=== Data section ===

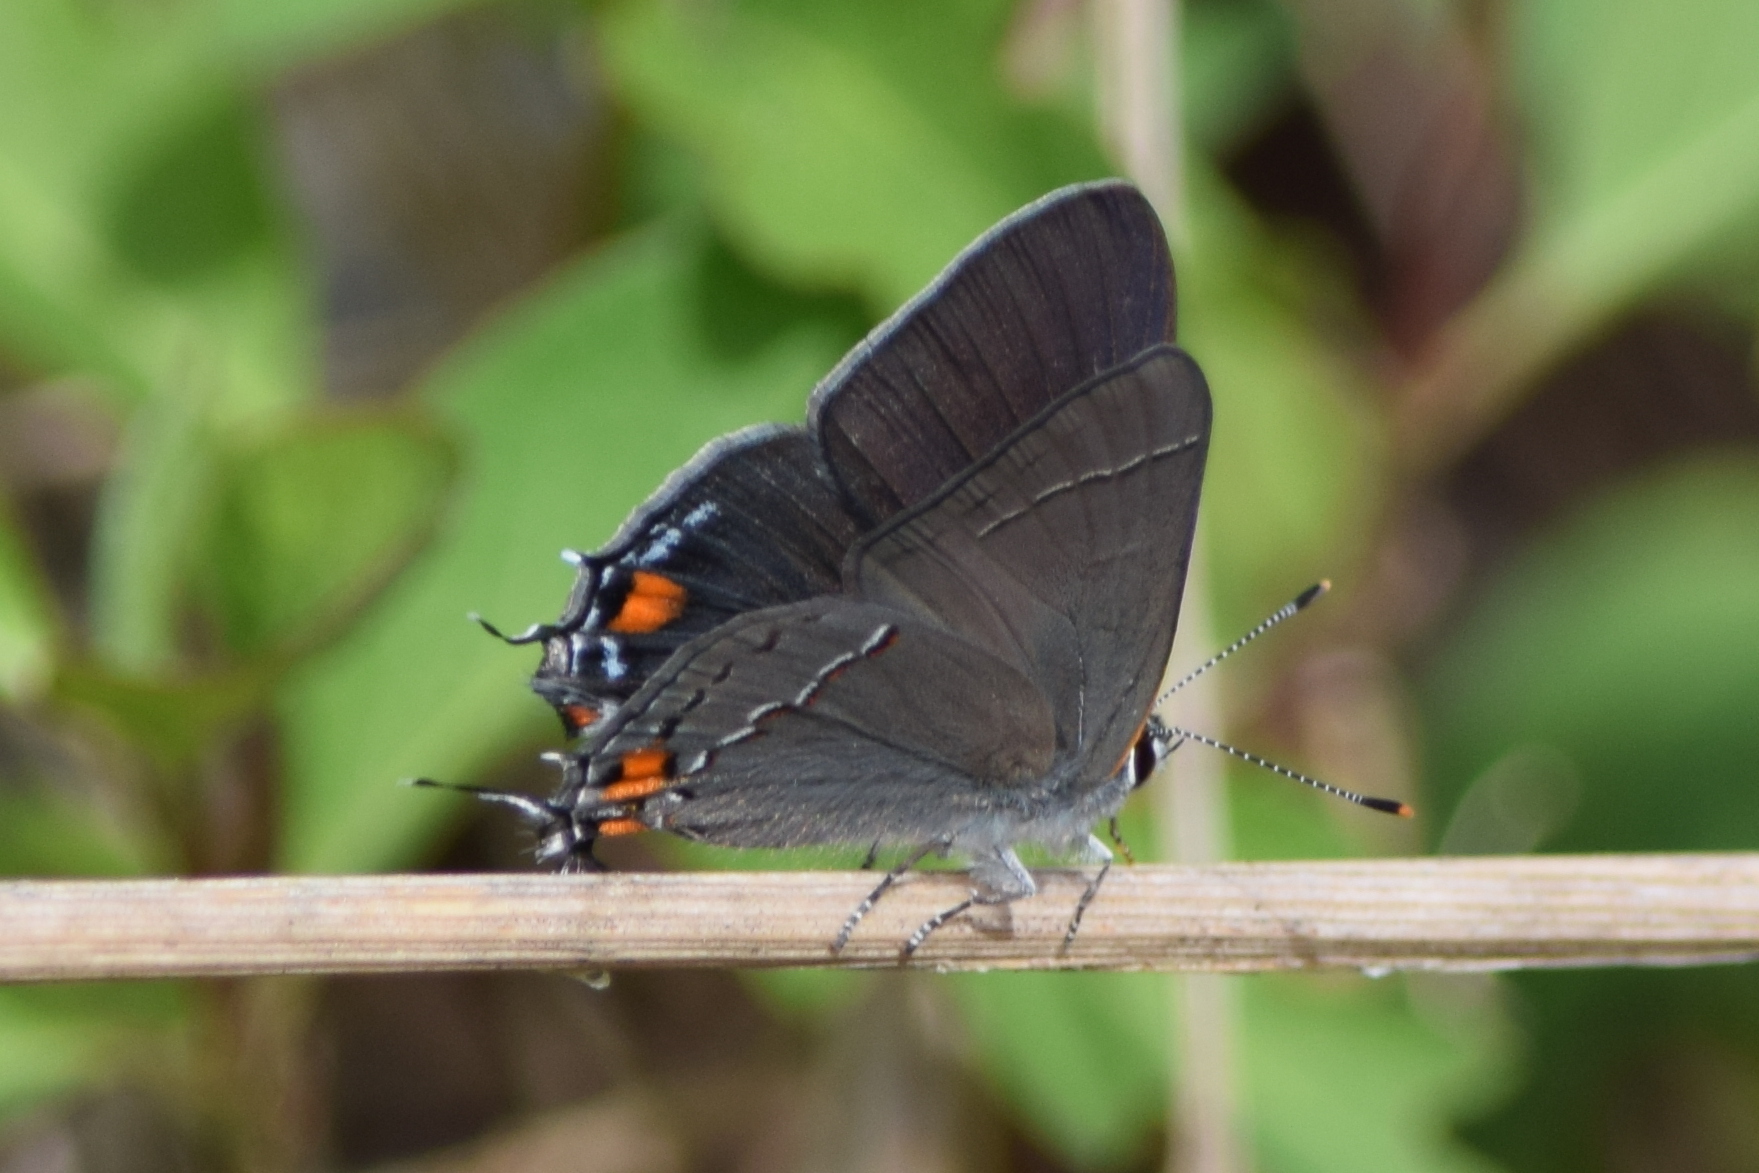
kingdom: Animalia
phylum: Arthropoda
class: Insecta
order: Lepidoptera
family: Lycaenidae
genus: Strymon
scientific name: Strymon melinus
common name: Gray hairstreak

===
=== Data section ===

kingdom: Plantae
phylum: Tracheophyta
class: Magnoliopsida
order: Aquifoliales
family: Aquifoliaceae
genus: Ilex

===
=== Data section ===

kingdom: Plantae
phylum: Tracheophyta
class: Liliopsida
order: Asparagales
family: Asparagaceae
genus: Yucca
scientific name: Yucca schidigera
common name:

===

→ **Set problem**
Copy out, word for word, the lines of the records starting at the one that contains "kingdom: Animalia" and ending with the one that contains "common name: Gray hairstreak", including both.

→ **Worked solution**
kingdom: Animalia
phylum: Arthropoda
class: Insecta
order: Lepidoptera
family: Lycaenidae
genus: Strymon
scientific name: Strymon melinus
common name: Gray hairstreak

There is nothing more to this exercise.